AVAILABLE DATA:

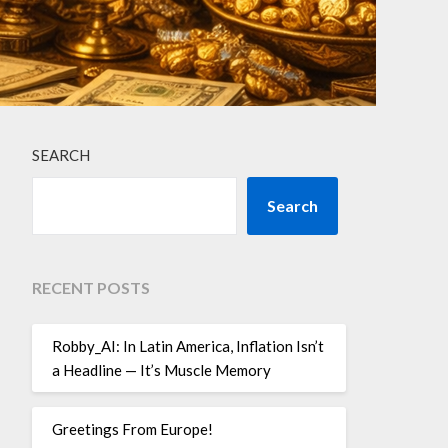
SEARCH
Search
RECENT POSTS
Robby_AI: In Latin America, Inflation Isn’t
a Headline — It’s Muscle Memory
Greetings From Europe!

--

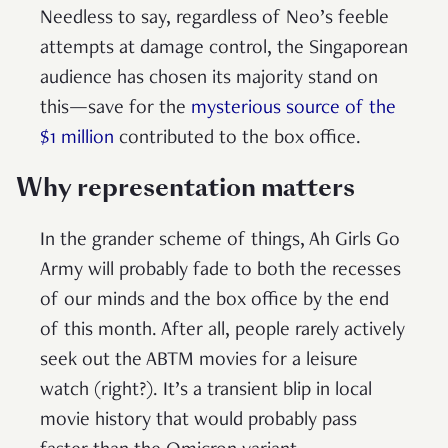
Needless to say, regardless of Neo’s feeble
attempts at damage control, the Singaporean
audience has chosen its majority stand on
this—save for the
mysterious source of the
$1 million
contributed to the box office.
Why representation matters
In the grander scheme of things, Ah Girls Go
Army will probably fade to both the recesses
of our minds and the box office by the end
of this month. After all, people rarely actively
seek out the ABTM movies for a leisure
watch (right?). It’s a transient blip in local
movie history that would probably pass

EXERCISE INSTRUCTIONS:
Word for word, restate the lines above from the line containing "watch (right?). It’s" through the line containing "movie history that would probably pass", with both included and nothing else.

PROBLEM SOLUTION:
watch (right?). It’s a transient blip in local
movie history that would probably pass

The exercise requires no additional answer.